Les cours débuteront avec les enfants âgés de 5 à 8 ans avec pour but de les sensibiliser au sujet de leur intimité etde la nécessité de la préserver. Pour les 8 à 12 ans puis les 12 à 15 ans, l’accent sera mis sur la puberté et les bouleversements corporels qu’elle engendre.« Si pour les enfants, la vision est claire, pour les autres tranches d’âges, la conceptualisation est en cours. Une équipe composée de scientifiques et d’acteurs de la société civile à l’instar de l’Institut arabe des Droits de l’Homme, ONU Femmes et l’Association Tunisienne de la Santé et de la Reproduction y participe. On espère que tout sera prêt pour la prochaine rentrée scolaire », affirme notre source.
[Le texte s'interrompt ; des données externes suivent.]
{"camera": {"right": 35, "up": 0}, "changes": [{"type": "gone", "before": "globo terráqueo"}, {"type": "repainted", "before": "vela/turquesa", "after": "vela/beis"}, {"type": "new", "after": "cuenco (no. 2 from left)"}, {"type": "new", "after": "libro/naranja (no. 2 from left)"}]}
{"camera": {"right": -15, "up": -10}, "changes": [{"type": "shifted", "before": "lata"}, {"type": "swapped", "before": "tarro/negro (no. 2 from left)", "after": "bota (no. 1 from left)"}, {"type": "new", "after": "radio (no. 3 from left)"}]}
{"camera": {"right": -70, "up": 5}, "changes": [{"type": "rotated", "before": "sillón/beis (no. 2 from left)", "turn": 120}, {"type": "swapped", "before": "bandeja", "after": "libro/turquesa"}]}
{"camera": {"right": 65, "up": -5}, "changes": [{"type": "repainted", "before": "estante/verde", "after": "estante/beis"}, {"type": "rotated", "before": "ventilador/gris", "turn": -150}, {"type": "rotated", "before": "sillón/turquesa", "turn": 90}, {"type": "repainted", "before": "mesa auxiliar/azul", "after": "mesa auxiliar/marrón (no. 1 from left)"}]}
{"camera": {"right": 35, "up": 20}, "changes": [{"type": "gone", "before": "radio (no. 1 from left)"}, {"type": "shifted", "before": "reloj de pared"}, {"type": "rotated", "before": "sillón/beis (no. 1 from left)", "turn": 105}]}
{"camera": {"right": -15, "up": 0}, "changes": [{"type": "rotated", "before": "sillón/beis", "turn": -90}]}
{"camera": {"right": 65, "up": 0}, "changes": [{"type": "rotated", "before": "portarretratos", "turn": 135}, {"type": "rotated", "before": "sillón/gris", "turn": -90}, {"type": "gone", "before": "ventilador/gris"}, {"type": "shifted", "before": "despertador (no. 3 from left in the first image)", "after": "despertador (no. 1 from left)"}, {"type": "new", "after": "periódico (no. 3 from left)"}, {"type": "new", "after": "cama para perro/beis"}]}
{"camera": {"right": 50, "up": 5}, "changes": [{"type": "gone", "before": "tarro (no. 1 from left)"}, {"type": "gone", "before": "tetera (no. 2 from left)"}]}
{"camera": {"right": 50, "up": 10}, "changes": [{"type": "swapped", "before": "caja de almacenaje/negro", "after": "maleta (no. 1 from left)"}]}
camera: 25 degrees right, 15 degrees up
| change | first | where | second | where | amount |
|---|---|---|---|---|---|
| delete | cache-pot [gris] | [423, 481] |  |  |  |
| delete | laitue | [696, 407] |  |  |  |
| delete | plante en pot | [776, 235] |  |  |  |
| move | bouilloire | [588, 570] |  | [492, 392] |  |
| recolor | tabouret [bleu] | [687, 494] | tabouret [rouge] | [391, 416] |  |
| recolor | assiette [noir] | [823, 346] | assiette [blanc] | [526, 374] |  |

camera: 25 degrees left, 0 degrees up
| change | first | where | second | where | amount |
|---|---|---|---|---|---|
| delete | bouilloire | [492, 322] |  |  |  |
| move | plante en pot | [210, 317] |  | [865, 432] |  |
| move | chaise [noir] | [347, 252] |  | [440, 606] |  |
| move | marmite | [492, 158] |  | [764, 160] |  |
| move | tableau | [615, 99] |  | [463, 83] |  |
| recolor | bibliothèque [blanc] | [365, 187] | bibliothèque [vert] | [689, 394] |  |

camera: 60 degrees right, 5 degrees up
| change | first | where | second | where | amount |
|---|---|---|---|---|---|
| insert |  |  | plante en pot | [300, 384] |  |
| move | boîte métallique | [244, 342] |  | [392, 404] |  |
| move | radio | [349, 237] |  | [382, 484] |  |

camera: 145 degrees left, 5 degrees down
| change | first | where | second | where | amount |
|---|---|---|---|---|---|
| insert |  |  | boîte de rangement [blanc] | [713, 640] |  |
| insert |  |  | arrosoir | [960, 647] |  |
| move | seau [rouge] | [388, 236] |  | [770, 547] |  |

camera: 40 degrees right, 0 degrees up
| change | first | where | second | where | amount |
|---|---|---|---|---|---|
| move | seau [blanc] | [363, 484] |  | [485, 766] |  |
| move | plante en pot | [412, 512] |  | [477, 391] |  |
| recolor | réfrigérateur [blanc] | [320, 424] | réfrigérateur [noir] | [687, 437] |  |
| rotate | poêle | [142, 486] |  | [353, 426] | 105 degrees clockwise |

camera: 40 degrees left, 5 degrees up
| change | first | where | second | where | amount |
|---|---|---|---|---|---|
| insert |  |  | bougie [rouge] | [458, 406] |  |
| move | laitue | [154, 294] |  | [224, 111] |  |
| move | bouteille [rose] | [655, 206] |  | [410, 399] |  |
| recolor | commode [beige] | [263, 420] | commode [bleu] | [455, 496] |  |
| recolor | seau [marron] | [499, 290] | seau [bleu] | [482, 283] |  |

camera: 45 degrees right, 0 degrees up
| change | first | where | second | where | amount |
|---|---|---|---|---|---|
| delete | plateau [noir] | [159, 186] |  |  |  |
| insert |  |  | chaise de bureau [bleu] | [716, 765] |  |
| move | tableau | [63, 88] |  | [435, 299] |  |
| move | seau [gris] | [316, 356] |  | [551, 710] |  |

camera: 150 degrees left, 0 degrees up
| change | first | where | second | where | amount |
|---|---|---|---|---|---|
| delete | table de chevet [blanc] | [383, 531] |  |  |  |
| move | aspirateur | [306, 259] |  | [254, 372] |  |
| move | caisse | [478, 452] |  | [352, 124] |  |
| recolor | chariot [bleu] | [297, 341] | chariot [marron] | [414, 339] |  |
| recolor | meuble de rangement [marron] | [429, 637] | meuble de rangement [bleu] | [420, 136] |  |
Un pas en avant malgré tout

Pédopsychiatre à l’hôpital Mongi Slim et ancienne présidente de l’Association Tunisienne des Femmes Démocrates (ATFD), Ahlem Belhaj fait partie de celles qui ont milité pour l’intégration des cours d’éducation sexuelle dans les établissements éducatifs. « Le ministère de l’Education est prudent face à la résistance de certains mais son initiative est à saluer. Qu’on s’attelle au sujet en espérant peaufiner son contenu plus tard avec l’introduction des thématiques LGBT ou les grossesses non désirées, encore taboues dans notre société », estime Dr Belhaj.

Ahlem Belhaj insiste sur les ravages de l’absence de l’éducation sexuelle à court et à long terme : «On estime qu’un enfant âgé de 10 ans a déjà été exposé à la pornographie via internet. S’ajoute à cela, le fait que les adolescents s’informent entre eux à travers des images biaisées de la sexualité. Quant aux parents, ils n’en parlent pas et quand ils le font, c’est en usant de vocabulaires surfant sur la dualité Halel/Haram, ce qui donne une image négative de la sexualité. Cette éducation est la source de certains problèmes comme le vaginisme ou l’éjaculation précoce », déplore-t-elle.

Pour la pédopsychiatre, l’éducation sexuelle doit être adaptée à l’âge de l’enfant. Dès 2 à 3 ans, l’enfant commence à découvrir son corps. « Il faut miser sur les jeux ludiques. La sexualité est avant tout une manière d’être qui englobe le rapport avec soi et avec autrui. Un rapport qui doit être basé sur des notions comme l’égalité, le partage ou encore le consentement. Par exemple, on ne doit pas forcer l’enfant à embrasser des inconnus.Ça risque de faire de lui une victime potentielle incapable d’assimiler les agressions. Maltraiter un enfant va à l’encontre aussi du respect de son intégrité physique », alerte-t-elle.

Pour Ahlem Belhaj, l’introduction de l’éducation sexuelle dans les établissements est « un pas important » mais le changement des mentalités n’est pas uniquement du ressort du ministère de l’Education. Il devrait s’opérer aussi à travers les parents, les médias ainsi que les médecins.